**GIVEN PASSAGE**

==================================================

Property, plant and equipment are accounted for under ASC 360, “Property, Plant, and Equipment.” Kyocera provides for depreciation of buildings, machinery and equipment over their estimated useful lives primarily on the declining balance method. The principal estimated useful lives used for computing depreciation are as follows:

 

Buildings

   2 to 50 years

Machinery and equipment

   2 to 20 years

Major renewals and betterments are capitalized as tangible assets and they are depreciated based on estimated useful lives. The costs of minor renewals, maintenance and repairs are charged to expenses in the period incurred. When assets are sold or otherwise disposed of, the gains or losses thereon, computed on the basis of the difference between depreciated costs and proceeds, are credited or charged to income in the period of disposal, and costs and accumulated depreciation are removed from accounts.

(9) Goodwill and other intangible assets

Goodwill and other intangible assets are accounted for under ASC 350, “Intangibles—Goodwill and Other.” Goodwill and intangible assets with indefinite useful lives, rather than being amortized, are tested for impairment at least annually, and also following any events and changes in circumstances that might lead to impairment. Intangible assets with definite useful lives are amortized straight line over their respective estimated useful lives to their estimated residual values, and reviewed for impairment which are accounted for under ASC 360, “Property, Plant, and Equipment” whenever events or changes in circumstances indicate that their carrying amount may not be recoverable.

==================================================

**GIVEN INFORMATION**
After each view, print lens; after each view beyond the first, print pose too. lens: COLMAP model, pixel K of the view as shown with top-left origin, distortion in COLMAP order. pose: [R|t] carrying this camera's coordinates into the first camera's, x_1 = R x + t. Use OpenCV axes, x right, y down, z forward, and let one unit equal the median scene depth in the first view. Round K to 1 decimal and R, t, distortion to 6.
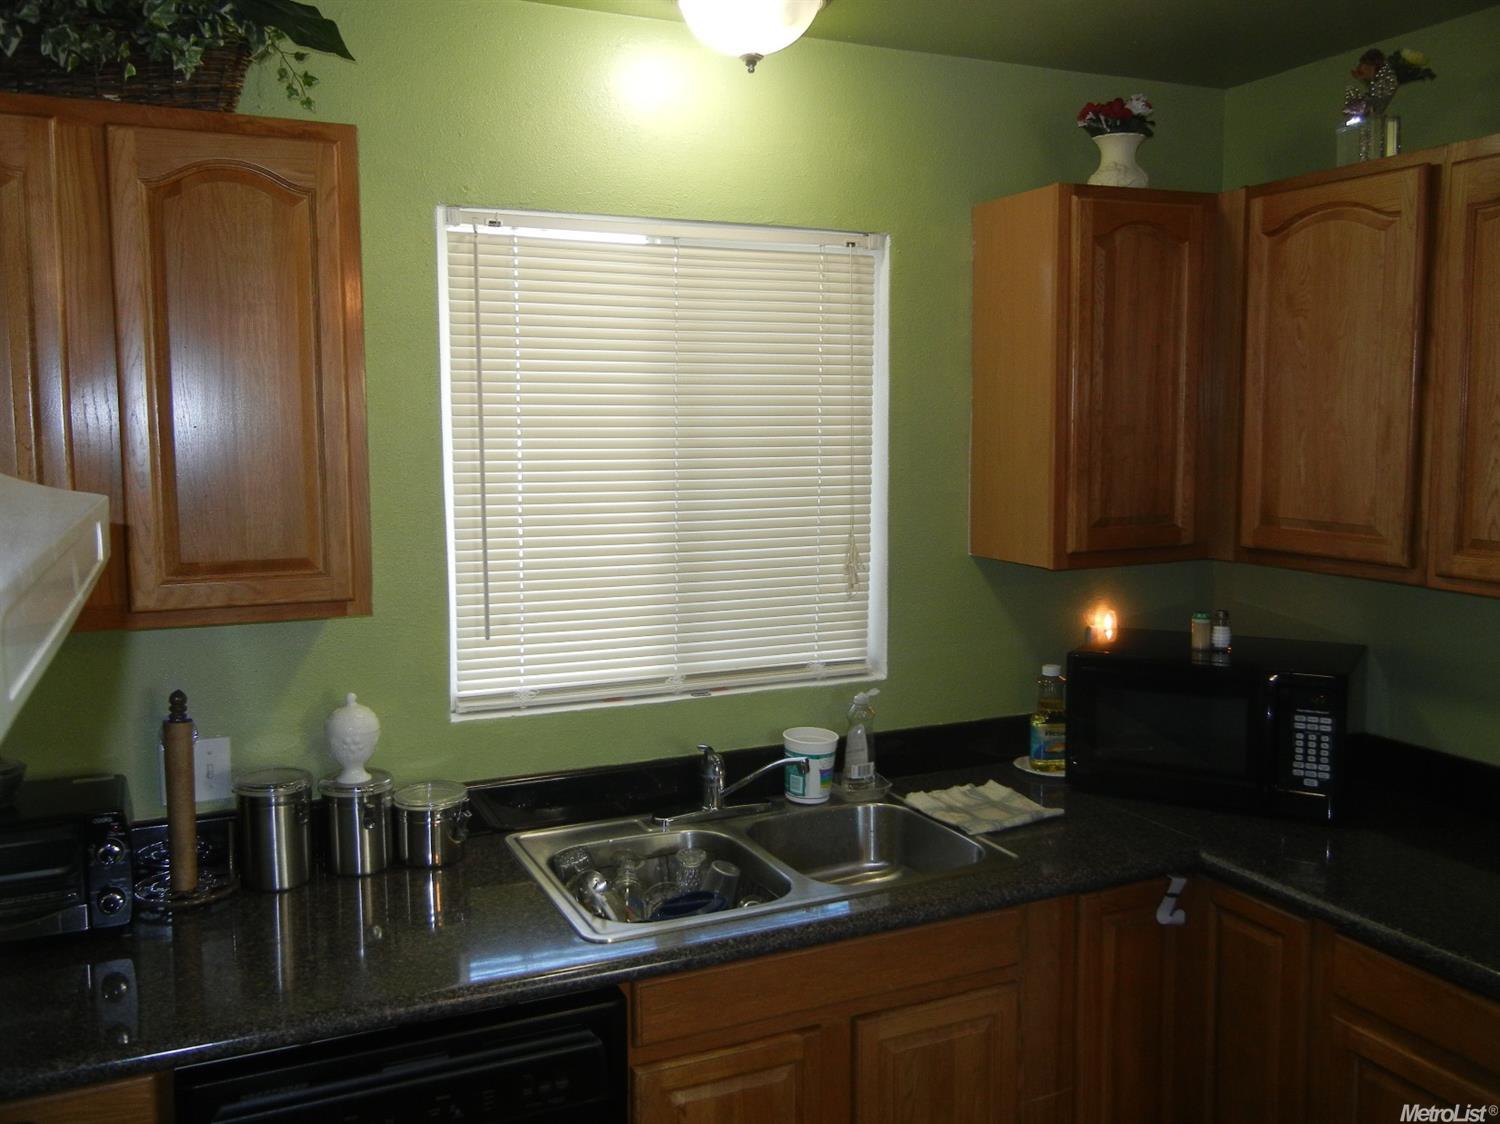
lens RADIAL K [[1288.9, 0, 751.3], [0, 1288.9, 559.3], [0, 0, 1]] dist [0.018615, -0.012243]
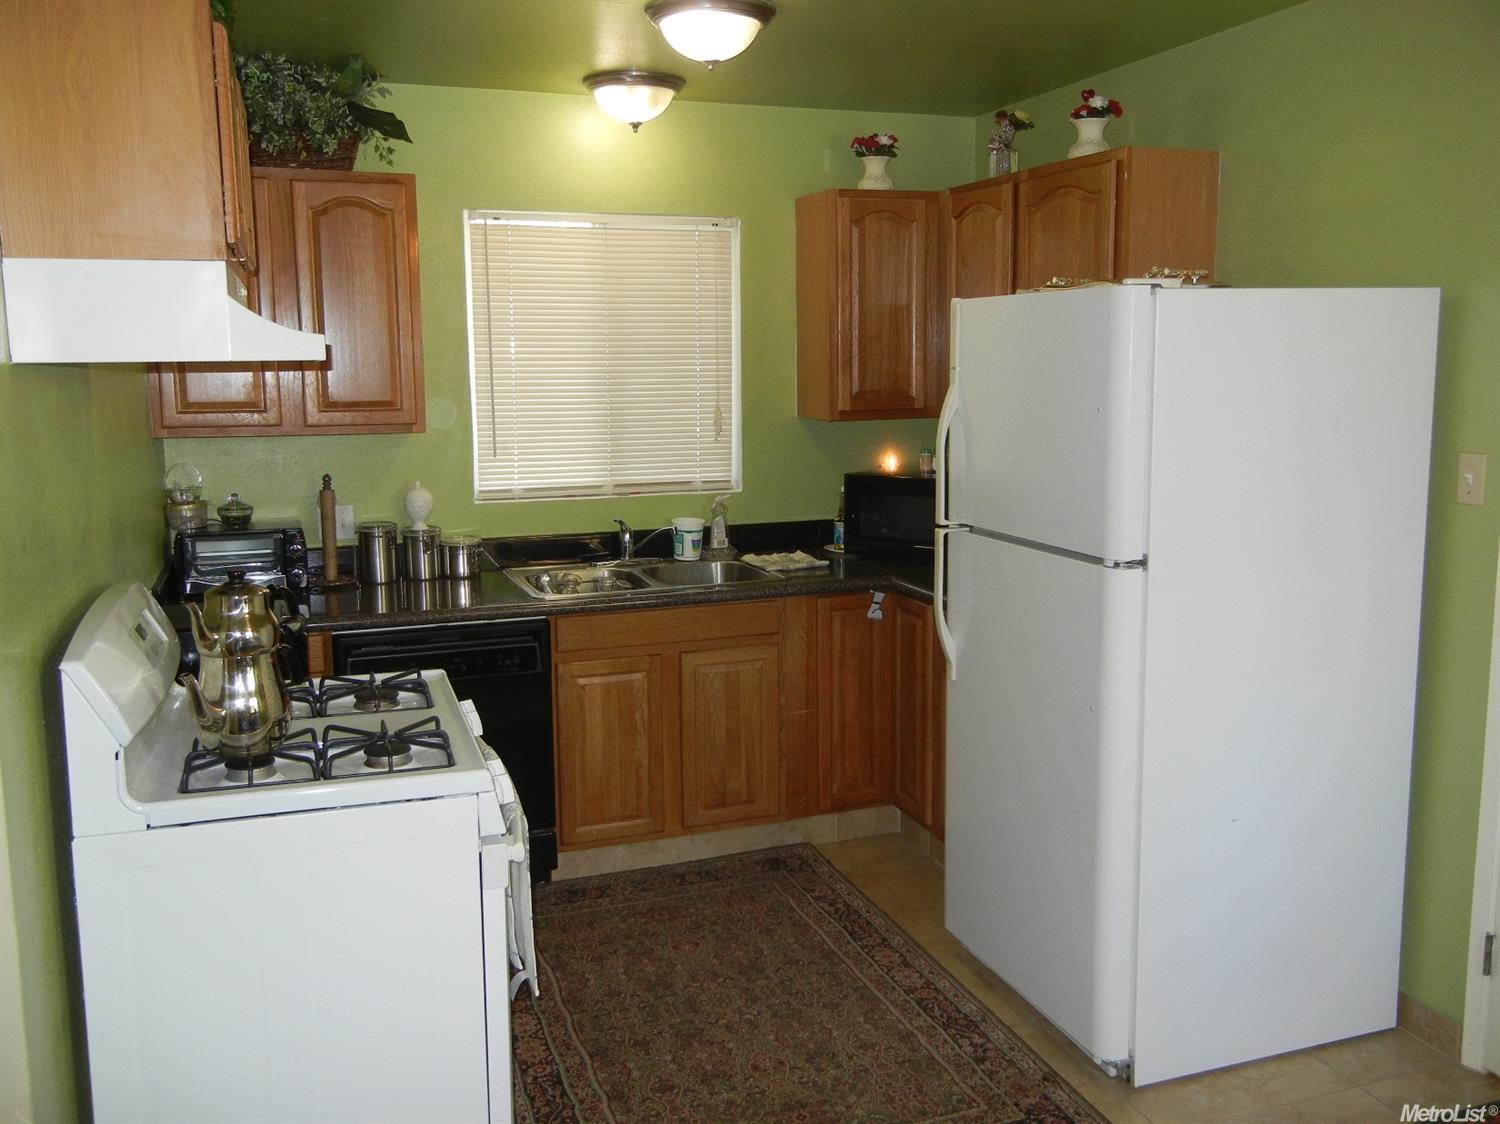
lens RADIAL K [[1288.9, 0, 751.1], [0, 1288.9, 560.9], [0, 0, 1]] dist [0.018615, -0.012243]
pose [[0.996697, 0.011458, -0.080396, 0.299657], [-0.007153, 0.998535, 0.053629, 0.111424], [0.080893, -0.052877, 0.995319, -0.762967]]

==================================================

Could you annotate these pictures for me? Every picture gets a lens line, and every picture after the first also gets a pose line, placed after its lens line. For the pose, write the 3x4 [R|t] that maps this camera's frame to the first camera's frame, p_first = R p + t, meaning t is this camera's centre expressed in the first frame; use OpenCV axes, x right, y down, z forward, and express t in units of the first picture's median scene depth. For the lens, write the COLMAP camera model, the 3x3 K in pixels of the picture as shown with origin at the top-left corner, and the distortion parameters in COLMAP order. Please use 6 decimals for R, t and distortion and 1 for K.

==================================================

**SET OF TASKS**
A: Answer these questions using the Kyocera accounting text:
(i) Which method does Kyocera primarily use to depreciate buildings, machinery and equipment?
(ii) What range of estimated useful lives applies to machinery and equipment?
(iii) How often, at minimum, are goodwill and intangible assets with indefinite useful lives tested for impairment?
B: Reproduce the part of the Kyocera accounting text starting at "Major renewals and" and ending at "removed from accounts.".

**TASK-BY-TASK SOLUTIONS**
A:
(i) The declining balance method.
(ii) 2 to 20 years.
(iii) At least annually.

B:
Major renewals and betterments are capitalized as tangible assets and they are depreciated based on estimated useful lives. The costs of minor renewals, maintenance and repairs are charged to expenses in the period incurred. When assets are sold or otherwise disposed of, the gains or losses thereon, computed on the basis of the difference between depreciated costs and proceeds, are credited or charged to income in the period of disposal, and costs and accumulated depreciation are removed from accounts.